Using the records provided below, locate and copy each line that contains the word "page".

[Stored data entries]
_____

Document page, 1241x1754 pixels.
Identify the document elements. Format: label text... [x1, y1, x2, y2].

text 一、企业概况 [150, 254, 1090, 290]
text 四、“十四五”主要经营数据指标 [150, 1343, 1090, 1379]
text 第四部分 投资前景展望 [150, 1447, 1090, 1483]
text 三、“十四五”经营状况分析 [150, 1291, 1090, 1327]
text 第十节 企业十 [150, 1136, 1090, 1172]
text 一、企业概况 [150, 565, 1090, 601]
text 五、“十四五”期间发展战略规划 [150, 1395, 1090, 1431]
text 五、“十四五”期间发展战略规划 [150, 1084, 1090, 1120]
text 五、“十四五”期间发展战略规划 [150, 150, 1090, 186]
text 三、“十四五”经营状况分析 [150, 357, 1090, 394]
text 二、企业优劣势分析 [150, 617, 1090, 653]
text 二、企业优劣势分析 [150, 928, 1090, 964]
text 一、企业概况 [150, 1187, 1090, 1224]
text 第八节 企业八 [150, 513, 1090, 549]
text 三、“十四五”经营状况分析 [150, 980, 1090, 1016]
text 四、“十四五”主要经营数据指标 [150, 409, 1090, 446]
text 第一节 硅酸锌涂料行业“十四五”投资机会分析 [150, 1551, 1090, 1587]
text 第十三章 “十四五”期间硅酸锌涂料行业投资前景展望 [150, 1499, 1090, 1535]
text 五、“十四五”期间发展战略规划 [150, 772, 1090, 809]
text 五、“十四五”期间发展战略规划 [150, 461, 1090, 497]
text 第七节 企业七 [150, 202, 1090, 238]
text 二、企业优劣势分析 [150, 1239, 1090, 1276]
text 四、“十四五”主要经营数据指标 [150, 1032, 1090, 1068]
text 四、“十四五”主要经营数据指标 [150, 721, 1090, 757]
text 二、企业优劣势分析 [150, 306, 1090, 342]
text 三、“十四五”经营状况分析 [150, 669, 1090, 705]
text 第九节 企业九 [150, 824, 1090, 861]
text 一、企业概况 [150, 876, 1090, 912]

_____

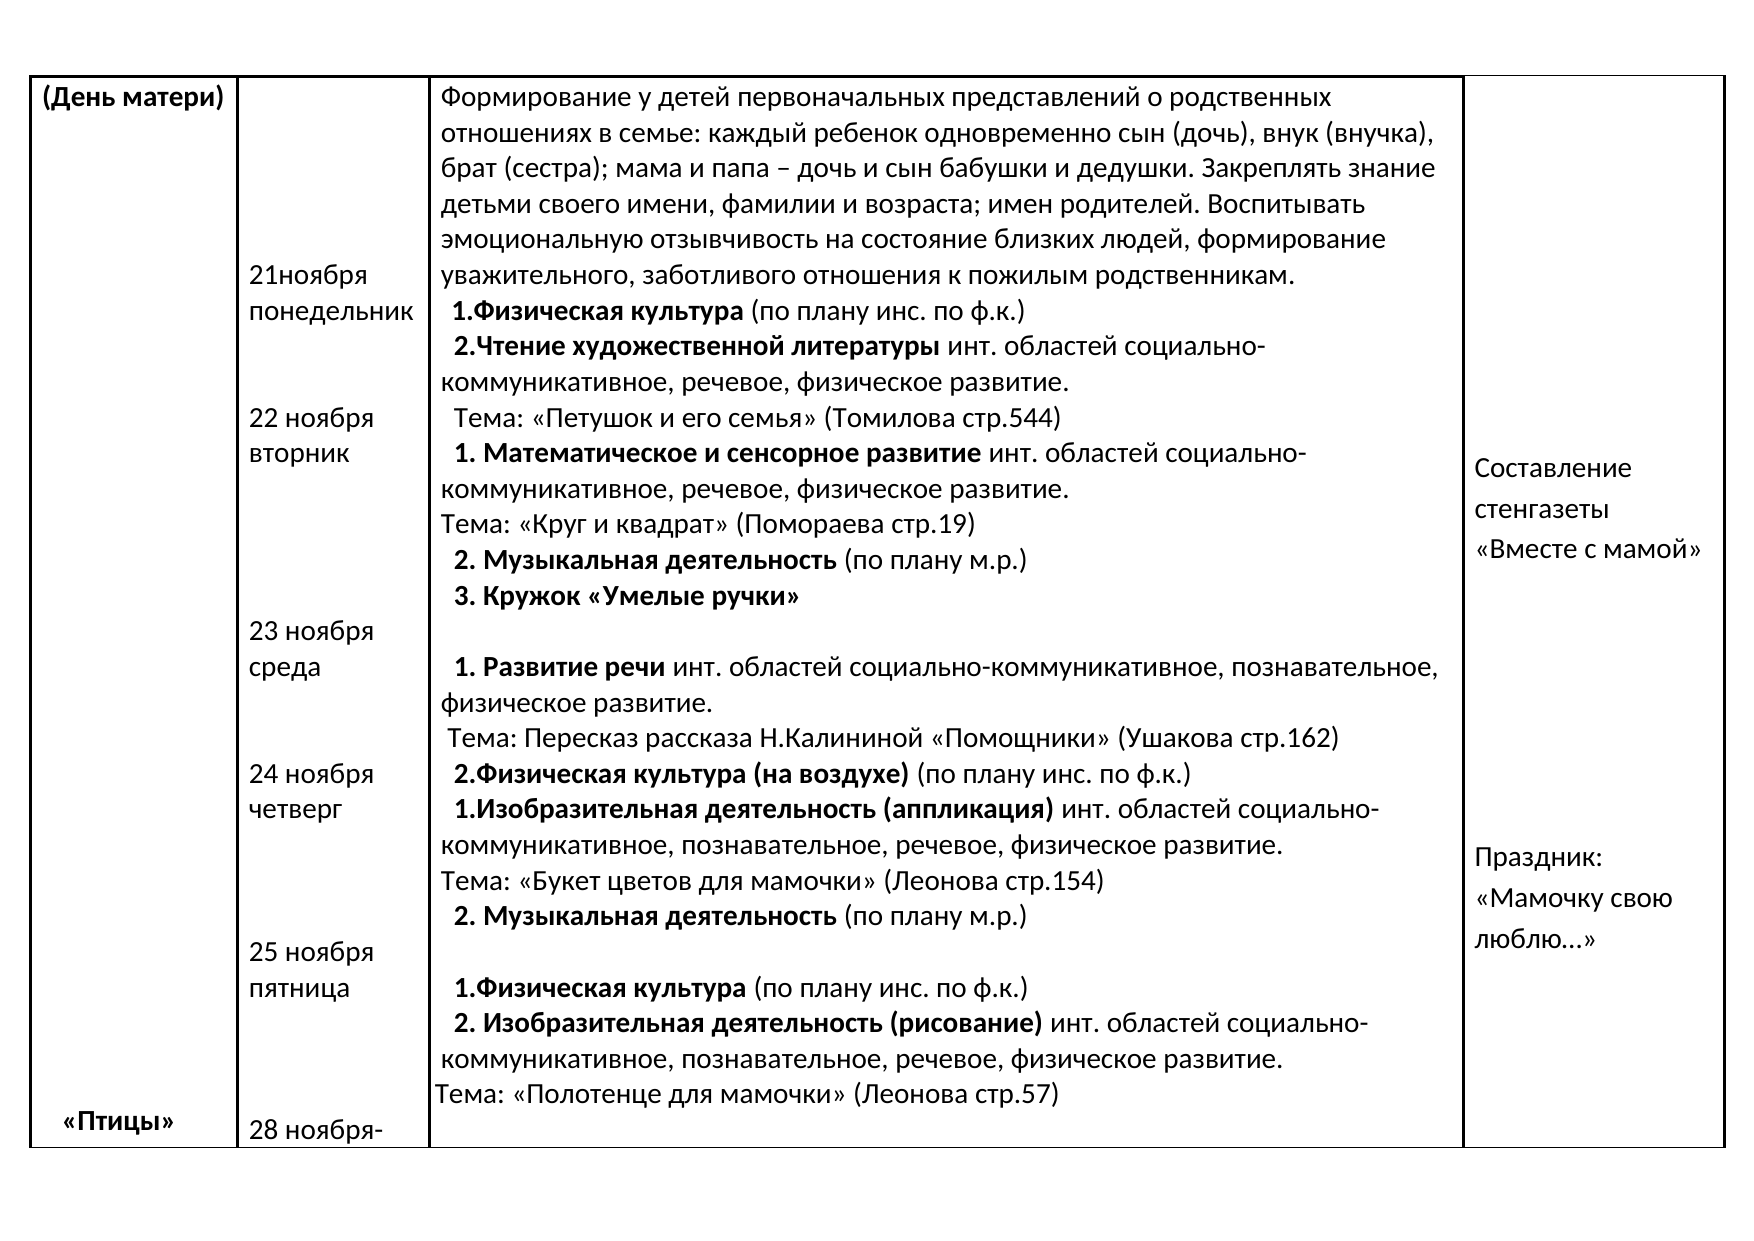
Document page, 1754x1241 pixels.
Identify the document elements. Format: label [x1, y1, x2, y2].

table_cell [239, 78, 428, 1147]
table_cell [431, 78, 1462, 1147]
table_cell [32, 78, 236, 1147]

_____

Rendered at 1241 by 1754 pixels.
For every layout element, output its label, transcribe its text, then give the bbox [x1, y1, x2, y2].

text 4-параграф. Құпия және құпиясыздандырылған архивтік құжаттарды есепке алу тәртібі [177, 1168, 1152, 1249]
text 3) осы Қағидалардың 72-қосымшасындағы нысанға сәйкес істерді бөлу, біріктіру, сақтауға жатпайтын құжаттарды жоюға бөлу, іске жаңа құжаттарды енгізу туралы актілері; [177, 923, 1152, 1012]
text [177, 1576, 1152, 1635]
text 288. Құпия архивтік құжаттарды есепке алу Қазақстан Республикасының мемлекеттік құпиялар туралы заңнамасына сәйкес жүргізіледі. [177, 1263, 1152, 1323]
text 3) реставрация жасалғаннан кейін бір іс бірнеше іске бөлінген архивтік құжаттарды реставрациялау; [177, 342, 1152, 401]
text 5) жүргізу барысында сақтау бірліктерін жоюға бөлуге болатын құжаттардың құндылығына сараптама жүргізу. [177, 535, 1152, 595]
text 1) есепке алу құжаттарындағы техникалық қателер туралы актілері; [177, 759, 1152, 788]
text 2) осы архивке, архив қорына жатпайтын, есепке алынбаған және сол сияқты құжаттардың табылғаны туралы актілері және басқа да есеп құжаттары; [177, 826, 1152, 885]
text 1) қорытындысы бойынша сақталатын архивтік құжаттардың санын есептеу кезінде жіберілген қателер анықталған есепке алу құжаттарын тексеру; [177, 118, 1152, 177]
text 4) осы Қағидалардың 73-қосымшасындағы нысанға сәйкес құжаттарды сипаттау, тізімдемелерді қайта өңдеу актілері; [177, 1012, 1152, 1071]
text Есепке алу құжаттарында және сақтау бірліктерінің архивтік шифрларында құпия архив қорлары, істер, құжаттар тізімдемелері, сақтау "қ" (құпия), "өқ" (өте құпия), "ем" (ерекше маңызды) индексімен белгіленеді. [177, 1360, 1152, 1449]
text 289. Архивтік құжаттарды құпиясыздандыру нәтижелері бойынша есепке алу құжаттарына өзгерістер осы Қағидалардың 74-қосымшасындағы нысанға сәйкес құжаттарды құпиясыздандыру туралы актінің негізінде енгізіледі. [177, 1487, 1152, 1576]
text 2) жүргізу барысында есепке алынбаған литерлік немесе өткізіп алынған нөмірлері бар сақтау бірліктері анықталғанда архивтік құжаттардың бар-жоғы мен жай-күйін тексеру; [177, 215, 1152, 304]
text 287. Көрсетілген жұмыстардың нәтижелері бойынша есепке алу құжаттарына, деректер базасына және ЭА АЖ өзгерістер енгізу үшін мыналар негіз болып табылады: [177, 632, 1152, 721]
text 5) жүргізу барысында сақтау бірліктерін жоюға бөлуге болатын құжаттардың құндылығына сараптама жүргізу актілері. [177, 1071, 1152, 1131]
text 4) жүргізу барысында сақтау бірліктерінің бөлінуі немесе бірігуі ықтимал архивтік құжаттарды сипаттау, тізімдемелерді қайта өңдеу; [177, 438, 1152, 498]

_____

[Result of the exercise]
Document page, 1241x1754 pixels.
Document page, 1754x1241 pixels.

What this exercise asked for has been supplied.